Onda corta

Miguel-Anxo Murado
Miguel-Anxo Murado VUELTA DE HOJA

OPINIÓN

ED

27 mar 2022 . Actualizado a las 08:26 h.

Leo que la BBC ha vuelto a emitir en onda corta para Ucrania, algo que no hacía desde que en el 2008 cesó sus transmisiones por este método. El ejército ruso ha destruido parte de la red de comunicaciones e internet apenas funciona, así que ha habido que regresar a esta tecnología del siglo XX que no requiere de infraestructuras sofisticadas.

A muchos nos trae recuerdos. Los receptores de onda corta eran una pequeña señal de cosmopolitismo, como proclamaban orgullosamente en su carcasa con un globo terráqueo o una lista de capitales exóticas en el dial (Londres, Nueva York, Nairobi, Yakarta…). Recuerdo el orgullo con el que compré la mía, allá por mis diecisiete años. En la oscuridad de mi cuarto, era como un ojo de cerradura para ver el mundo. Se podía escuchar Radio Albania, que arrancaba sus emisiones con La Internacional, y cuyos locutores hablaban como los malos de las películas de James Bond, o Radio Moscú que anunciaba todas las semanas el fin del capitalismo. La Deutsche Welle alemana daba la impresión de que no había renovado su catálogo de discos desde los años 50, mientras que las locutoras de Radio France Internacional decían las noticias susurrando como Jane Birkin en Je t'aime moi non plus. Voice of America ponía a Glenn Miller a todas horas y Radio Cairo a Umm Kalzoum. Cuando ibas moviendo el dial, se oían toda clase de sonidos extraños y futuristas. Algunos eran interferencias de los satélites que pasaban por encima de nuestras cabezas. Otros eran las inquietantes «emisoras de números». Recuerdo que en una un tipo que recitaba durante horas lentamente nombres rusos (Ivan, Masha, Vladimir, Feodor…), en otra un niño repetía únicamente números en inglés… Se decía que eran mensajes en clave para espías infiltrados a ambos lados del Telón de Acero. Y es exactamente lo que eran. El sonido de fritanga de la onda corta, con sus interferencias y sus locuras, era el sonido de la Guerra Fría. No me extraña que haya vuelto.

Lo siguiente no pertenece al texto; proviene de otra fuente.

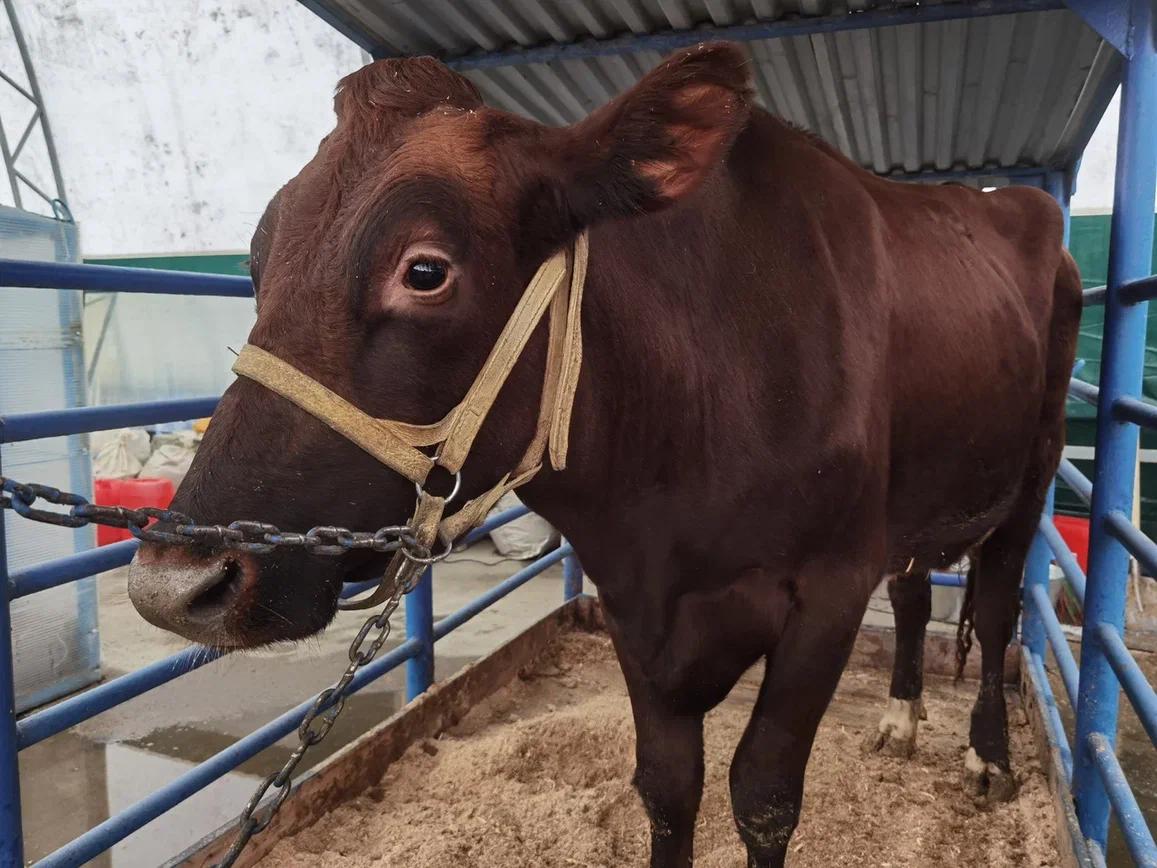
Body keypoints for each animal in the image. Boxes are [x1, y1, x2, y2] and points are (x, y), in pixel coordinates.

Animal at [131, 44, 1078, 865]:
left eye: (425, 270)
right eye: (256, 263)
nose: (176, 582)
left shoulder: (829, 590)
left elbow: (764, 795)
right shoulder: (632, 602)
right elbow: (667, 785)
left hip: (1033, 468)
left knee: (997, 608)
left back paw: (986, 756)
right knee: (917, 591)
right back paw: (901, 718)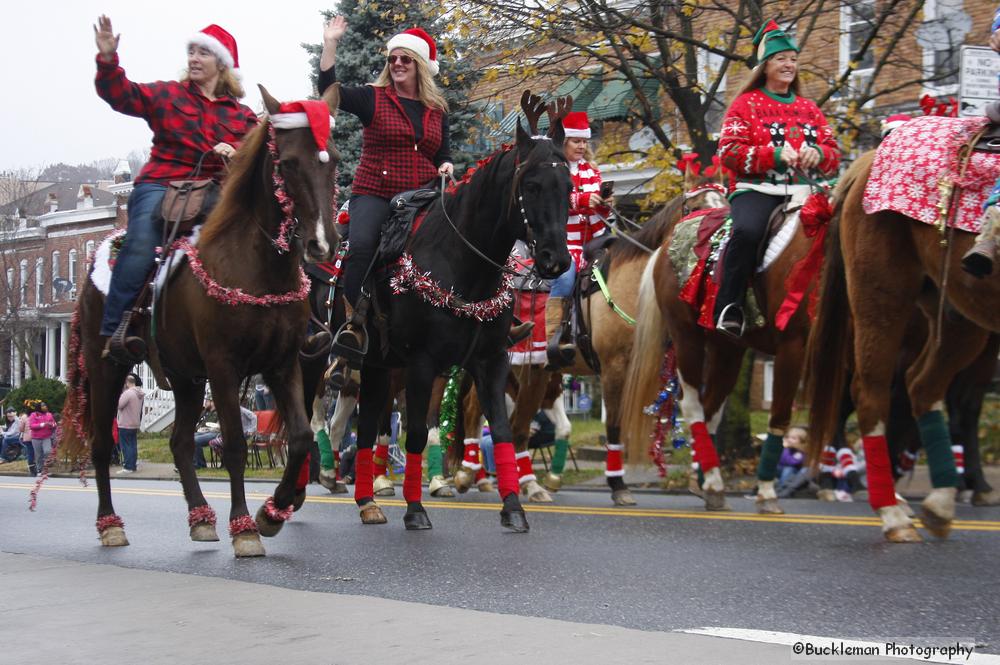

Yo había comprado mi receptor para mejorar mi inglés, pero fue lo que acabó despertando mi vocación por la política internacional. Escuchaba sobre todo el servicio internacional de la BBC. Seguía con pasión aquellas voces timbradas de acento oxoniano, ridículamente calmadas en mitad de un tiroteo en Kinshasa o en Sri Lanka. La voz de los míticos Julian Marshall, Owen Bennett-Jones o Robin Lustig me eran tan familiares como la de mis padres. Tuve la oportunidad de decírselo al propio Robin Lustig muchos años después, cuando me tocó trabajar con él en un reportaje. Me preguntó quién me había enseñado mi inglés. «Usted», respondí. Y hablamos de los receptores de onda corta. De cómo la señal iba y venía como un oleaje que a veces se convertía en una marejada, y entonces había que ir buscando un punto de la casa en el que la recepción fuese mejor. Te ibas al pasillo, te subías a la mesa, y generalmente acababas en una ventana con el brazo estirado, en una inverosímil postura de ballet, para no perderte qué había pasado en el golpe de estado de Filipinas o en las inundaciones de Bangladés.

Un día, cuando vivía en A Coruña, buscando la señal, incluso acabé en la playa de Santa Cristina en mitad de la noche, bajo un cielo estrellado de verano. Y recuerdo perfectamente como allí, sentado solo en la arena, escuché con reverencia, primero las señales horarias, luego la voz que decía This is London y en seguida la épica melodía del «Lillibulero» con la que empezaban entonces los informativos. Y me sentía un ciudadano del mundo, y que el mundo era uno solo.